===== SECCIÓN DE TEXTO =====

CAMALEÓN AL SOL MEDITERRÁNEO
Truman Capote. Antes de alcanzar la cima de su fama, solía escaparse a playas idílicas del sur de Italia y España para nadar y descansar con uno de sus grandes amores. Entretanto, escribía A sangre fría.
Mucho antes del alcohol y la depresión, de las noches impulsadas por la droga en el Studio 54 de Nueva York y la promesa de una novela proustiana que nunca se materializaría del todo, a Truman Capote se lo reverenciaba como a uno de los escritores jóvenes más promisorios de su país. Fue ese el Capote que conoció a su joven colega Jack Dunphy en 1948. Los dos terminarían siendo devotos compañeros durante 35 años. Pero primero, Capote tenía que ganárselo a Dunphy. De modo que tramó un plan: irían a Italia.
Luego de breves escalas en Venecia, Florencia, Roma y Nápoles, la pareja se dirigió a Ischia, una isla volcánica apartada de la costa de Nápoles. Hicieron trekking en coches tirados por caballos, con chicos que se colgaban del carro y cabras que corrían balando, camino a Forio, por entonces un pueblito de pescadores donde se quedaron casi tres meses.
Ese tiempo iba a reverberar: cementó las piernas todavía frágiles de la nueva relación y para Capote estableció una rutina que le serviría mucho: escaparse al Mediterráneo para escribir.
Fue allí, en Forio, y en algunos otros lugares del Mediterráneo durante años posteriores, que se sumergió en las novelas Crucero de verano, El arpa de hierba, y su obra maestra A sangre fría, que llegó a definir el género de los crímenes reales.
“Jack fue gran parte de la ecuación. Quería viajar y Truman quería complacerlo”, dice Gerald Clarke, autor del acreditado libro Truman Capote: la biografía”.

=====

**QUÉ SE PIDE**
Continúa el texto sobre los viajes de Truman Capote al Mediterráneo a partir de su última oración.

===== DATOS =====

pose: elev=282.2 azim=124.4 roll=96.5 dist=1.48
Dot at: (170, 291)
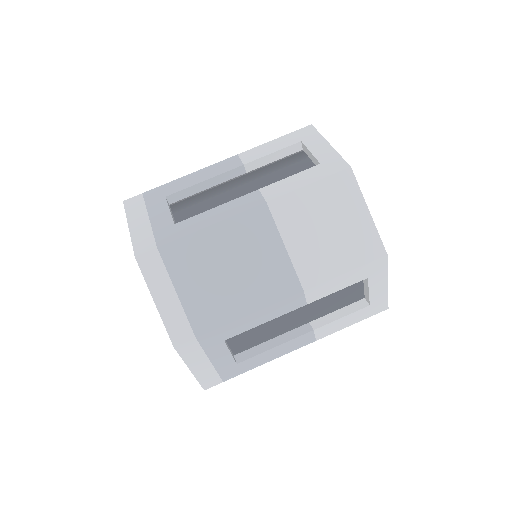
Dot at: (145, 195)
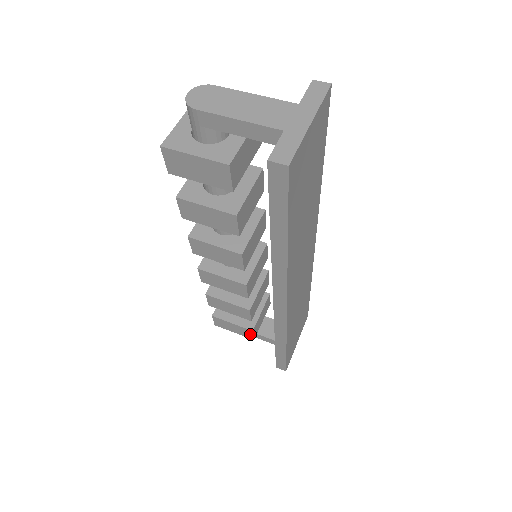
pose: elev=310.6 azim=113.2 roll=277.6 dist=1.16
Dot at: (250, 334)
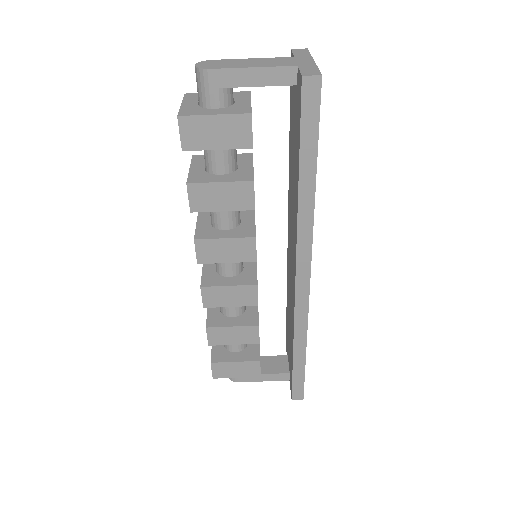
Dot at: (256, 369)
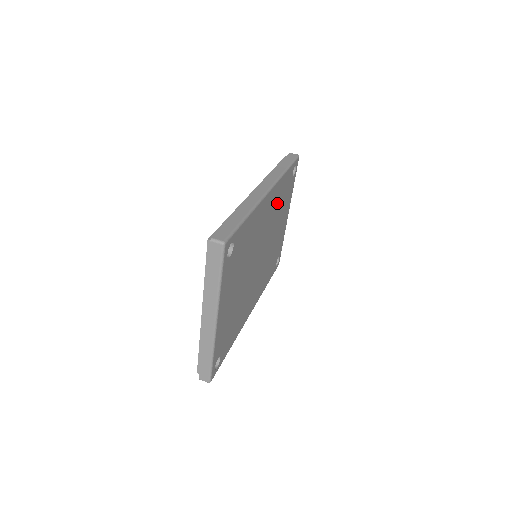
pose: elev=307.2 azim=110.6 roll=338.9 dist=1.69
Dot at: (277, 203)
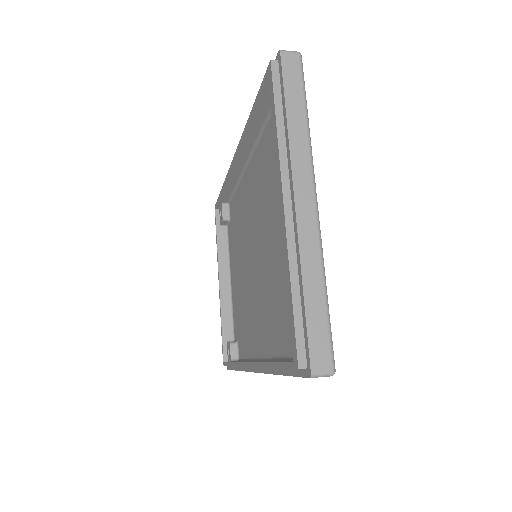
Dot at: occluded
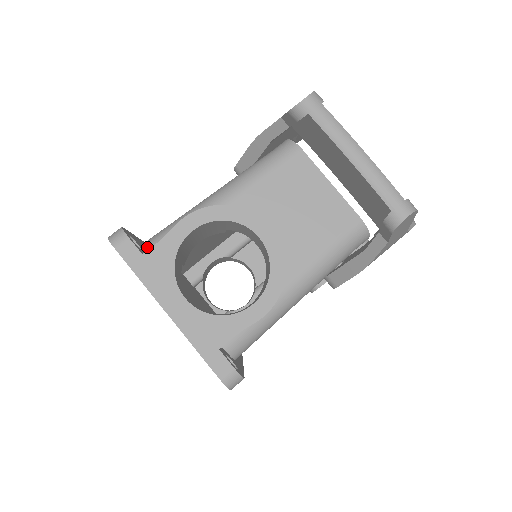
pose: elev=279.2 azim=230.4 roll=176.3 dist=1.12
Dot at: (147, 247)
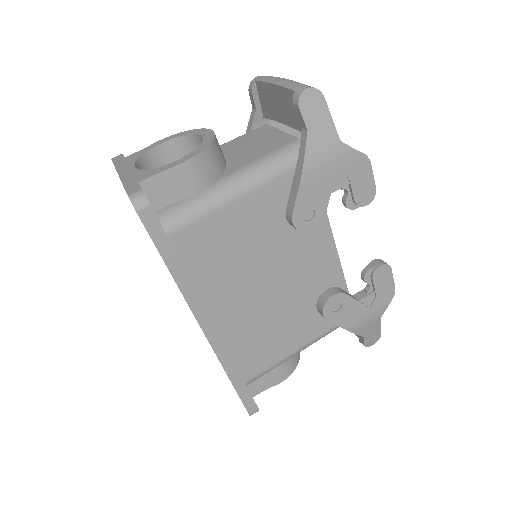
Dot at: occluded
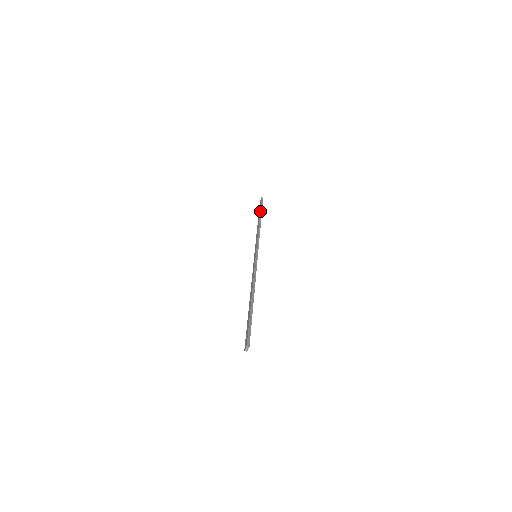
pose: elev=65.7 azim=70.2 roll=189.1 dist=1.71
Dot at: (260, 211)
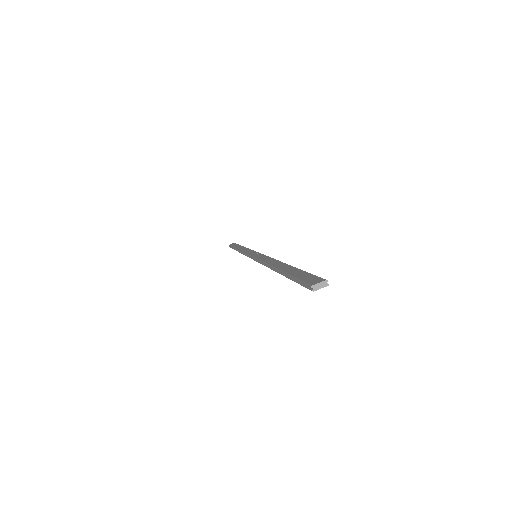
Dot at: occluded
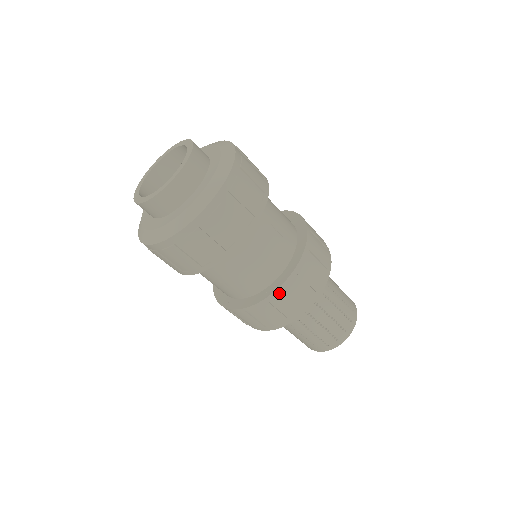
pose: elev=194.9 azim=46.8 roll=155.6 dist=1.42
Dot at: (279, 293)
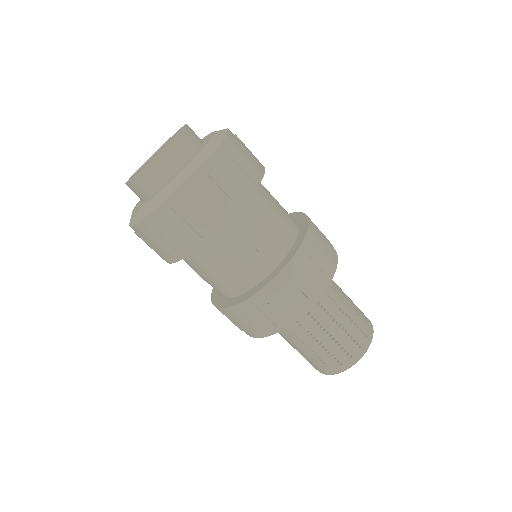
Dot at: (240, 308)
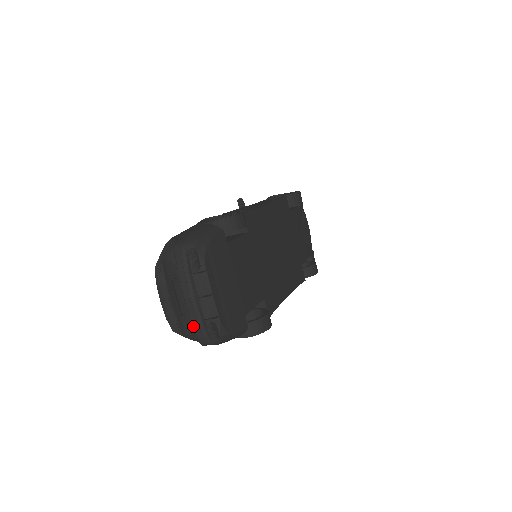
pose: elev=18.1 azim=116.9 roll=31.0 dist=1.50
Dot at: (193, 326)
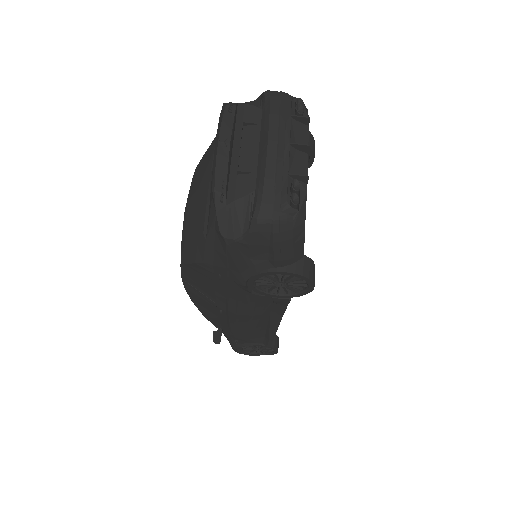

=====

**RESPUESTA DEL EJERCICIO**
“Pero Truman también se estaba complaciendo a él mismo. Aunque provenía de un pueblo chico de Alabama, le encantaba Nueva York, tanto que le resultaba difícil escribir cuando tenía la tentación de salir a algún lado en la ciudad”, me dijo Clarke. “Nueva York era una especie de adicción para él. Se daba cuenta de que si quería escribir –y eso era todo lo que quería hacer– tenía que hacerlo en otra parte”.
Aunque llegaría a convertirse en el mayor león social y literario de los años 60 en Nueva York, y el emblemático Baile en Blanco y Negro que dio en el Plaza Hotel de Manhattan en 1966 fuera calificado de “la fiesta del siglo”, con nombres destacados que iban desde Frank Sinatra hasta la maharaní de Jaipur confundiéndose detrás de máscaras de disfraz, el Capote que se refugiaba en Forio sabía que solo podía hacer su mejor trabajo en el exilio autoimpuesto.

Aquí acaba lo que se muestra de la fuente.